Attested header is stored instead of finalized header
Description
The function update_consensus_state
is used to return the updated consensus state, updated slot, and the updated client state, which is then stored in the storage. The function uses the slot/timestamp and root values of the attested header instead of the finalized header to update the storage. As per the specification of the sync protocol, the finalized header should be used to update the storage.
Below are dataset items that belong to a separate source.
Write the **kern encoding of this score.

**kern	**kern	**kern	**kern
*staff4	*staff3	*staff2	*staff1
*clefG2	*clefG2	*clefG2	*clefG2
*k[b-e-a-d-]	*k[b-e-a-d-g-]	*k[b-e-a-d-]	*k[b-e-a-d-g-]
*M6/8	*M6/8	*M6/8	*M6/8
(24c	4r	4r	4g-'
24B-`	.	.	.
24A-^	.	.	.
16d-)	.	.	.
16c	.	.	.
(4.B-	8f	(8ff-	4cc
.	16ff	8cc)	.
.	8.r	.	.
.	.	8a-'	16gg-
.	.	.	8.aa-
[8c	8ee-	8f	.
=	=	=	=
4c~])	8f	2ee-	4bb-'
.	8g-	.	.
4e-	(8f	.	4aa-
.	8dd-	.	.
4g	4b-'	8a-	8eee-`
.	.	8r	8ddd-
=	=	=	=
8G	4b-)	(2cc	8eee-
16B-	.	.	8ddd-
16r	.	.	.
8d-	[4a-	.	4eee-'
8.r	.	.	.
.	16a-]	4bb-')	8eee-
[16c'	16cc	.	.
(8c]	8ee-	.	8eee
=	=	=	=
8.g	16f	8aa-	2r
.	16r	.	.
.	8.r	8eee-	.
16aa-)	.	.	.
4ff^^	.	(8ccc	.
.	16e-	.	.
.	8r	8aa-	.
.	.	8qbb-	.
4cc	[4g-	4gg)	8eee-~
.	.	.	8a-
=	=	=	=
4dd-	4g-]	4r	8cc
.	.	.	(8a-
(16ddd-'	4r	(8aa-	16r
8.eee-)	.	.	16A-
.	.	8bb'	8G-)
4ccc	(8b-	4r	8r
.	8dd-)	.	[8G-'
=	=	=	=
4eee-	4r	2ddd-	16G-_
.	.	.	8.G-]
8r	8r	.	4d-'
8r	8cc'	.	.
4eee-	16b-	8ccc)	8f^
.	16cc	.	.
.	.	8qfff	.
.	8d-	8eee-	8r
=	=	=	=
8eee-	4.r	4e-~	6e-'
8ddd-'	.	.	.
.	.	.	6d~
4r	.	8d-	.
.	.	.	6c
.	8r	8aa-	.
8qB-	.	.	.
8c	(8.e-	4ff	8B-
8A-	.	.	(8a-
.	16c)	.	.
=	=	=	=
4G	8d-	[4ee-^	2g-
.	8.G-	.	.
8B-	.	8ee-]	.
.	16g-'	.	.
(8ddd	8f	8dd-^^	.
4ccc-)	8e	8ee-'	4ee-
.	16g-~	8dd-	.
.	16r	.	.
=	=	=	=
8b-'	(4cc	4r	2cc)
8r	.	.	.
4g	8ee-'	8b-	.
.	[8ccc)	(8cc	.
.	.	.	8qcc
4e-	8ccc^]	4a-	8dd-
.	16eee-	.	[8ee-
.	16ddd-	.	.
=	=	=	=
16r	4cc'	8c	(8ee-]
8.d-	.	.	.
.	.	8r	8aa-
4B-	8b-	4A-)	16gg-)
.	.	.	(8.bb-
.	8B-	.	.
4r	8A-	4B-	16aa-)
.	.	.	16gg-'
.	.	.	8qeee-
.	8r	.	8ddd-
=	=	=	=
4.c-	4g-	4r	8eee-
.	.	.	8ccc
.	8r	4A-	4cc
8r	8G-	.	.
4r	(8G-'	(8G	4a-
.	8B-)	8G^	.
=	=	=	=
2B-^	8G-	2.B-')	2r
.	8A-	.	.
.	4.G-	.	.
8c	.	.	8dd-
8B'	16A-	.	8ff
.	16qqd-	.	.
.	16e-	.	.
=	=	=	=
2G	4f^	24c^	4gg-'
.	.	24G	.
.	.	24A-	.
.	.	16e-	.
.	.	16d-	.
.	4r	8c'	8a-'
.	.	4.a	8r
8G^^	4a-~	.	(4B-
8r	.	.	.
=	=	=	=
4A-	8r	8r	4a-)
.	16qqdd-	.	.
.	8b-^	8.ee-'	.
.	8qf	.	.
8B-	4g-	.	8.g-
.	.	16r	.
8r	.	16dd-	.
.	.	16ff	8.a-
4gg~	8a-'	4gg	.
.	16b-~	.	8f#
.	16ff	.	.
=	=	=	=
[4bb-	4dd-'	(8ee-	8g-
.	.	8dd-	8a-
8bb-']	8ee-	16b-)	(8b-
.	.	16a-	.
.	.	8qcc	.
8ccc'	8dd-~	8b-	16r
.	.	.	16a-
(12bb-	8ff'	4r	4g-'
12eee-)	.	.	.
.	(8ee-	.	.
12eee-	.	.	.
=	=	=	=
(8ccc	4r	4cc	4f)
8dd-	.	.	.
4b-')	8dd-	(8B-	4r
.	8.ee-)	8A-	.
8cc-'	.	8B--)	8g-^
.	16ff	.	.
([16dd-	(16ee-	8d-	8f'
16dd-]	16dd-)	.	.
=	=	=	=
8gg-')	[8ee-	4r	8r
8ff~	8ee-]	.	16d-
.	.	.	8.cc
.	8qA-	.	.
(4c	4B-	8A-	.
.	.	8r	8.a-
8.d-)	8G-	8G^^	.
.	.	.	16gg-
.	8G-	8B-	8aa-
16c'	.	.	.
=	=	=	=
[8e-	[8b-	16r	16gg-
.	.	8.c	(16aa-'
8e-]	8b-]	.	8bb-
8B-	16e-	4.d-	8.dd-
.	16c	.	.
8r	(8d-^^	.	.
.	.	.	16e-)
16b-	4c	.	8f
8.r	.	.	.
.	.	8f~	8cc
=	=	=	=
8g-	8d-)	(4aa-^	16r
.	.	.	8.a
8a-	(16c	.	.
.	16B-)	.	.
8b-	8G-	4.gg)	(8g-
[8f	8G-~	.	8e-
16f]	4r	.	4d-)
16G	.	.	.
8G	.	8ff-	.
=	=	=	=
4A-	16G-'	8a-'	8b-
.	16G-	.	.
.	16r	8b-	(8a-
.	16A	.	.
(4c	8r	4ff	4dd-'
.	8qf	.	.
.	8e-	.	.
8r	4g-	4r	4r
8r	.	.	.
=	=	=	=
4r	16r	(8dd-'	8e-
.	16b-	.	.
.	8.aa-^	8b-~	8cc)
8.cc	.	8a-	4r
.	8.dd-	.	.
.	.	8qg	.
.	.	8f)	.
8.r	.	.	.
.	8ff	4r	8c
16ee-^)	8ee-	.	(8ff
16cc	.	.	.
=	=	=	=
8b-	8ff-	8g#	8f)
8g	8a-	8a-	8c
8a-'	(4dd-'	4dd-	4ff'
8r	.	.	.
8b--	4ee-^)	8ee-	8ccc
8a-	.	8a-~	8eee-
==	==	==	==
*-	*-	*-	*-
Furthermore, the slot of the attested header is used to calculate the update_finalized_period
, as shown below:
let update_finalized_period = compute_sync_committee_period_at_slot(
current_client_state.slots_per_epoch,
current_client_state.epochs_per_sync_committee_period,
consensus_update.attested_header.beacon.slot,
);
//...
let updated_slot = core::cmp::max(trusted_slot, consensus_update.attested_header.beacon.slot);
if consensus_update.attested_header.beacon.slot > current_consensus_state.slot {
new_consensus_state.slot = consensus_update.attested_header.beacon.slot;
new_consensus_state.state_root = consensus_update.attested_header.execution.state_root;
new_consensus_state.storage_root = header.account_update.account_proof.storage_root;
new_consensus_state.timestamp = compute_timestamp_at_slot(
current_client_state.seconds_per_slot,
current_client_state.genesis_time,
consensus_update.attested_header.beacon.slot,
);
if current_client_state.latest_slot < consensus_update.attested_header.beacon.slot {
new_client_state = Some(ClientState {
latest_slot: consensus_update.attested_header.beacon.slot,
..current_client_state
});
}
}
Ok((updated_slot, new_consensus_state, new_client_state))
Similarly in verify.rs:verify_header
, the verify_account_storage_root
function should use the finalized header's state_root
instead of the attested header's state root.
Impact
The security guarantees of the attested header and the finalized header are different. The attested header represents a block that is highly likely to be a part of the canonical chain but has not reached finality. In the case of a chain reorg, the attested header cannot be trusted.
Recommendations
We recommend using the finalized header for the updates instead of attested header, as per the specification.
Remediation
This issue has been acknowledged by Interchain Labs, and a fix was implemented in commit 537b47c1↗.